Verilen metin |
┄┄┄┄┄┄
Bir bahara daha merhaba dedik. Ağaçlar açtı, kuşlar yuvasından çıktı, güneş bulutlu günlerin kasvetinden kurtulup içimizi ısıtmaya başladı. Baharın yemyeşil huzuru gönlümüze tekrar merhaba dedi. Yalnızlığımızın arkadaşı olan hayvanlar o soğuk kış gecelerinin ardından tekrar bizim yolumuza çıkıp yalnızlığımızı paylaşmaya başladı. Bulutlu kış gecelerinin ardından, yıldızlar yine merhaba dedi. Bir kış boyunca evine kapanan âşıklar, tekrar yıldızların göründüğü en güzel yere demir attılar. Birbirlerine bakarak, yıldızları şahit tutarak, yeniden aşklarının mevsimlik şarkısını dillendirdiler. Aşkın en önemli yeri olan o tanışma faslını tekrar tekrar anlattılar. Yıldızlar onlara baktıkça onlar yıldızlara bakıp sessizce konuştular.
Ağaçlar yeniden yaprak açtı, güller yeniden tomurcuk verdi. Bilmiyorum, sizin hayatınızda hiç size ait bir ağacınız oldu mu? Eğer oldu ise şimdi o ağaca misafir olmanın tam zamanı... Çünkü siz onu en son karla karışık bir yağmur sonrası terk ettiniz. Kışın sert iklimi karşısında onu yalnız bıraktınız. Yeşilini sevdiğiniz kadar kuru yaprağını sevmediniz. Ama şimdi o tekrar size kollarını açar gibi yapraklarını açtı ve size "hoş geldin" demeye hazır. Lütfen onu olduğu gibi bırakın; üzerine isminizin baş harfini ya da sevdiğinizin ismini yazmayın. Ne olur onun üzerine kalp yaparak, onun kalbine bir hançer saplamayın, unutmayın onun da bir kalbi var. Kalpler ancak birbirini sevdiği sürece âşık kalır.
İstanbul…Bahar…Ve
baharın içinde kediler... Kediler İstanbul’un en önemli simgelerinden biridir. İnsan
bazen yakınında bulamadığı dostluğu bir kedide bulabilir. Onu kucağına alıp,
okşayabilir, uzun bir kış uykusundan sonra ona sımsıcak kucağı ile baharın
müjdesini verebilir. İstanbul’da bahar kedisiz, kedi baharsız olmaz. Yeşil bir
doğanın içinden rengârenk gözleri bir başkadır onların. Biz ve kediler daima
bir dostuz ve hep dost kalmaya mecburuz. Çünkü biz ve kediler bu şehrin ortak
sahipleriyiz.
┄┄┄┄┄┄
Toplanan veriler |

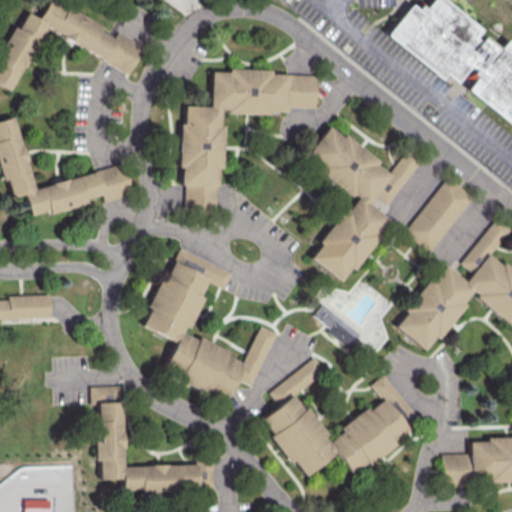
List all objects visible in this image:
┄┄┄┄┄┄
Yapılacak iş | Bahar yazısında "Ağaçlar yeniden yaprak" sözlerinden "sürece âşık kalır." sözlerine kadar uzanan bölümün tamamını, "güller" yerine "laleler" gelecek biçimde düzenleyerek yeniden yazın.

Görevin çözümü |
Ağaçlar yeniden yaprak açtı, laleler yeniden tomurcuk verdi. Bilmiyorum, sizin hayatınızda hiç size ait bir ağacınız oldu mu? Eğer oldu ise şimdi o ağaca misafir olmanın tam zamanı... Çünkü siz onu en son karla karışık bir yağmur sonrası terk ettiniz. Kışın sert iklimi karşısında onu yalnız bıraktınız. Yeşilini sevdiğiniz kadar kuru yaprağını sevmediniz. Ama şimdi o tekrar size kollarını açar gibi yapraklarını açtı ve size "hoş geldin" demeye hazır. Lütfen onu olduğu gibi bırakın; üzerine isminizin baş harfini ya da sevdiğinizin ismini yazmayın. Ne olur onun üzerine kalp yaparak, onun kalbine bir hançer saplamayın, unutmayın onun da bir kalbi var. Kalpler ancak birbirini sevdiği sürece âşık kalır.